The effect of income and the effect of substitution: features and the relationship of concepts

The effect of income is the impact on the structure of consumer demand, provided by a change in real income due to changes in the value of the good.

The essence of the effect is that as a result of reducing the cost of a certain good, a person can acquire a greater quantity of it, while not denying himself the purchase of other goods. This concept reflects the impact of changes in real income on the value of demand. A drop in the value of one product will have, albeit insignificant, an effect on the general price level, which will make the consumer relatively richer. His real incomes will increase slightly . The additional income that is generated as a result of a fall in the value of a given good can be used by the consumer both to purchase additional units of this good and to increase the consumption of other goods.

The substitution effect is a change in the structure of demand due to a change in the value of one of the benefits from the consumer set. The essence of the effect is that when the cost of one product increases, the consumer reorients to another product that has similar consumer properties, but with a constant value. In other words, consumers tend to replace more expensive goods and benefits with cheaper ones. As a result, the demand for benefits, whose value has increased, will fall.

The relationship of income and substitution effects

The effects of income and substitution do not work in isolation, but in interaction with each other. As for normal goods, the effects will be summed up for them, since a decrease in value will lead to an increase in demand for these goods.

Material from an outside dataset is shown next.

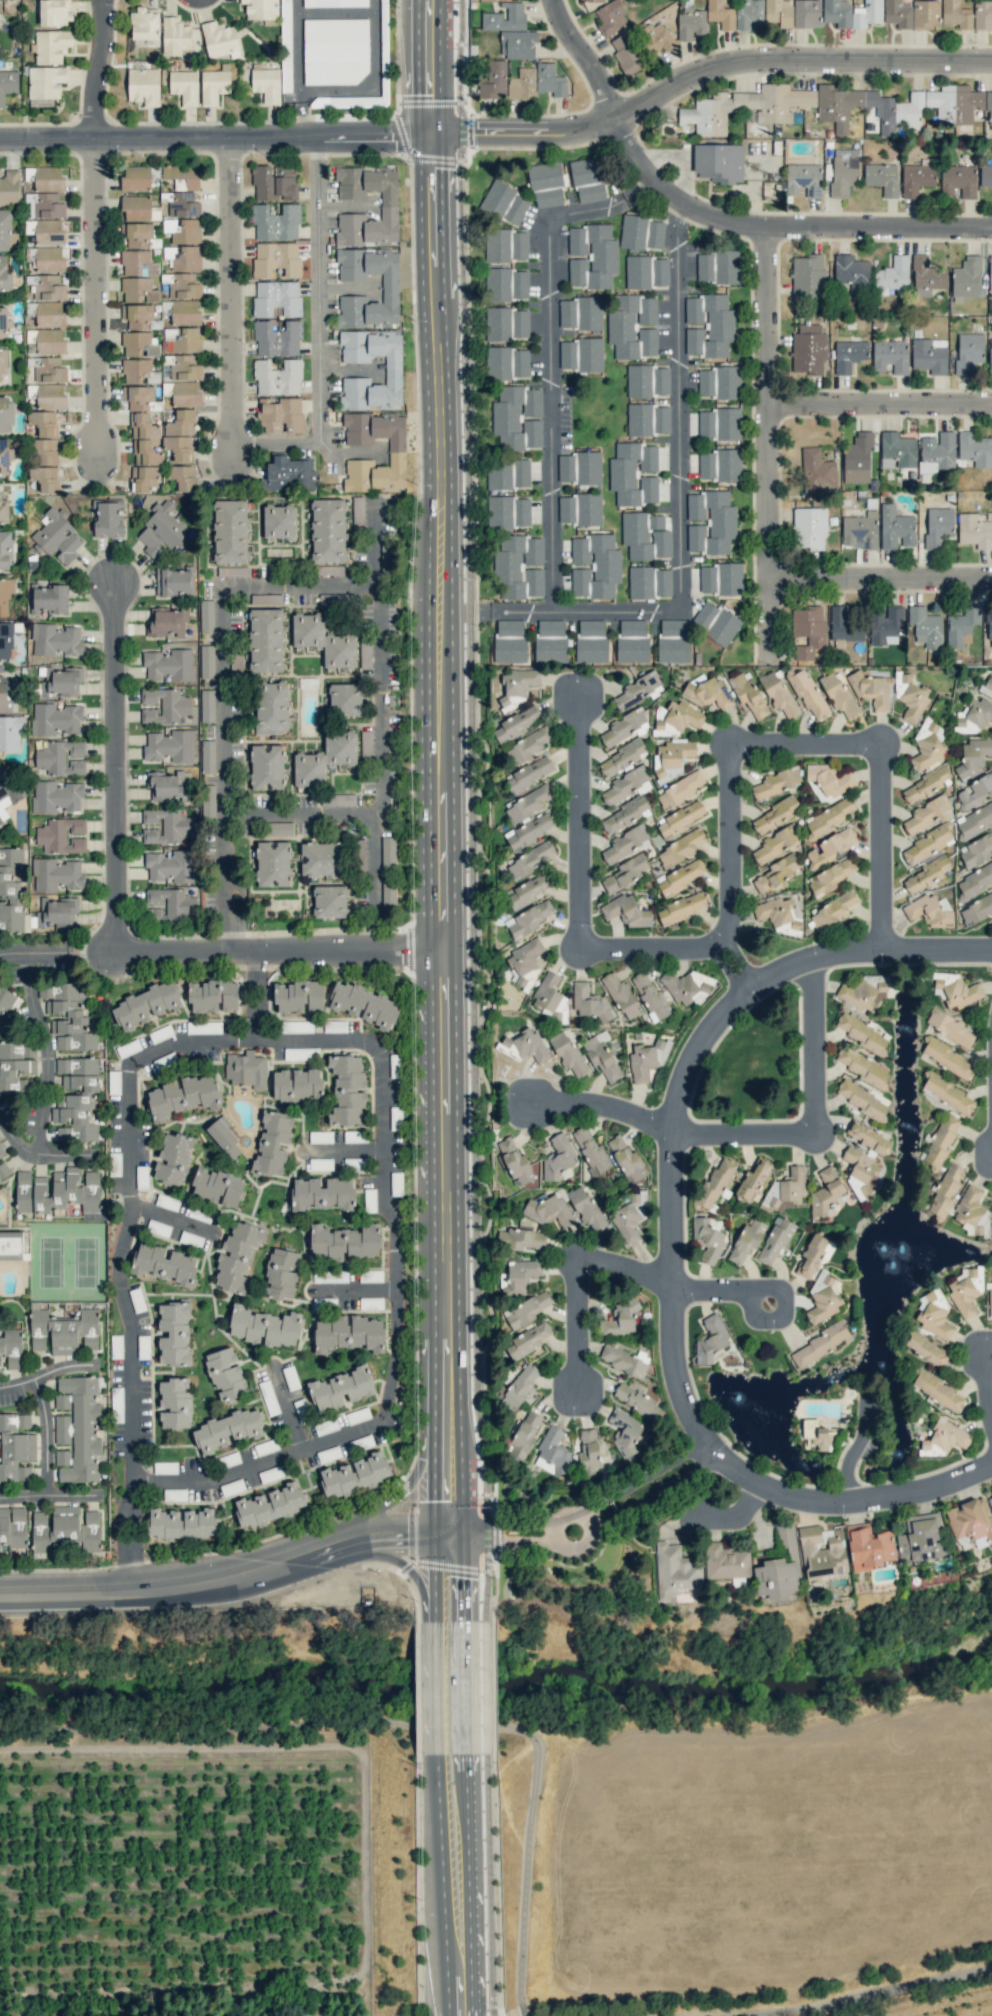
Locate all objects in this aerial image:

For example, a consumer has a specific fixed income. He buys in a certain ratio of coffee and tea, which are normal benefits. Then the effect of income and substitution will act as follows. Reducing the cost of tea hi to the fact that demand for it will increase. Since the cost of coffee has remained unchanged, then this drink becomes relatively more expensive than tea. Any rational consumer would prefer to replace expensive coffee with relatively cheap tea. The income effect will work as follows: reducing the cost of tea has made the buyer a little richer, that is, it has caused the growth of real incomes. Since the higher the income level, the higher the population’s demand for normal goods will be, and income growth can be spent both on the purchase of additional units of tea and the purchase of coffee.

The effect of income and substitution work unidirectionally. For a normal product, this indicator explains the increase in demand with lower prices.

For the benefits of the lower category, the effects of income and substitution are determined by the difference between them.

For example, a buyer, having a certain income in stock, acquires natural coffee and coffee drink in a specific ratio. The latter refers to goods of the lowest category. Then, according to the substitution effect, a decrease in the price of a coffee drink will lead to an increase in demand for this good, since it will become a relatively cheap product. A rational buyer will substitute expensive natural coffee for a relatively cheap drink. The income effect will work as follows. Reducing the cost of a coffee drink made the buyer a little richer, that is, this led to an increase in real income. Since with the growth of incomes the demand for lower goods decreases, the increase in real income will be spent on the purchase of natural coffee. Thus, a fall in the price of a coffee drink will lead to a decrease in demand for it and an increase in demand for natural coffee. In this case, the substitution effect and the income effect act in different directions.